▸ **Work instruction**
Restate each record below word for word, skipping images.

*** Begin section ***

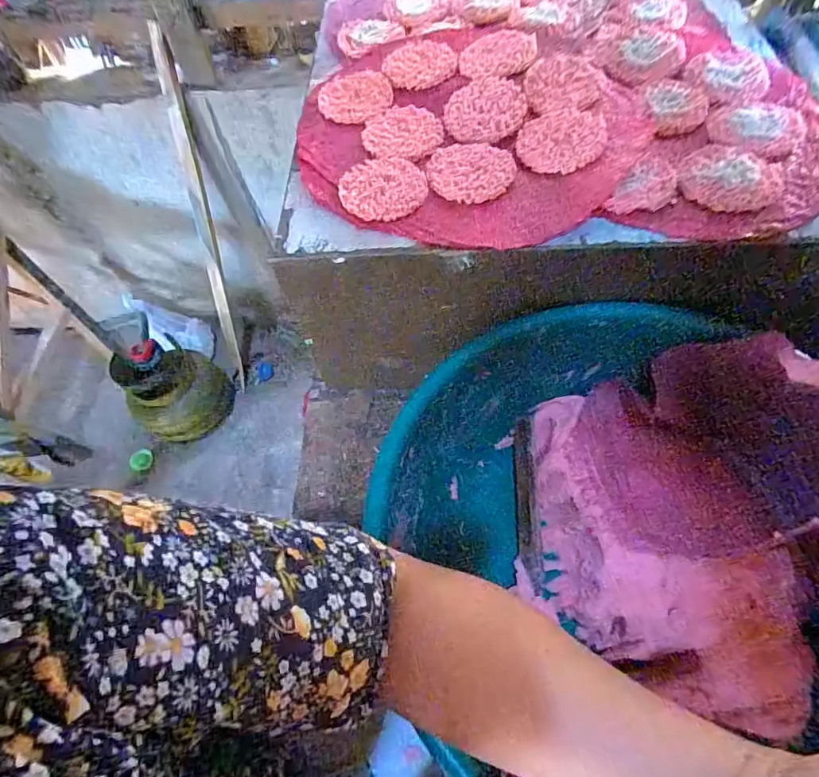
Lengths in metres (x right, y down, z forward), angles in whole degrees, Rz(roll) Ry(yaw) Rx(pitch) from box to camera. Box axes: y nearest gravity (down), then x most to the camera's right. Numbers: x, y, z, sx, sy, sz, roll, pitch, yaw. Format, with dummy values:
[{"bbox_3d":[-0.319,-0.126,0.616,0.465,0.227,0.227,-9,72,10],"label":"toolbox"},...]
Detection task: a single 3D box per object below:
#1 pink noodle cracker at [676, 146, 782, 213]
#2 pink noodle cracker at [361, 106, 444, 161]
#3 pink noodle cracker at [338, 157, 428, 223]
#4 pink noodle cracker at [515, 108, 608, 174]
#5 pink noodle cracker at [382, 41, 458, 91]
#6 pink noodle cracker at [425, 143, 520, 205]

*** End section ***

▸ **Task output**
Lengths in metres (x right, y down, z forward), angles in whole degrees, Rz(roll) Ry(yaw) Rx(pitch) from box to camera. Box axes: y nearest gravity (down), then x most to the camera's right. Numbers: x, y, z, sx, sy, sz, roll, pitch, yaw. Format, with dummy values:
[{"bbox_3d":[-0.319,-0.126,0.616,0.465,0.227,0.227,-9,72,10],"label":"toolbox"},...]
Detection task: a single 3D box per object below:
#1 pink noodle cracker at [676, 146, 782, 213]
#2 pink noodle cracker at [361, 106, 444, 161]
#3 pink noodle cracker at [338, 157, 428, 223]
#4 pink noodle cracker at [515, 108, 608, 174]
#5 pink noodle cracker at [382, 41, 458, 91]
#6 pink noodle cracker at [425, 143, 520, 205]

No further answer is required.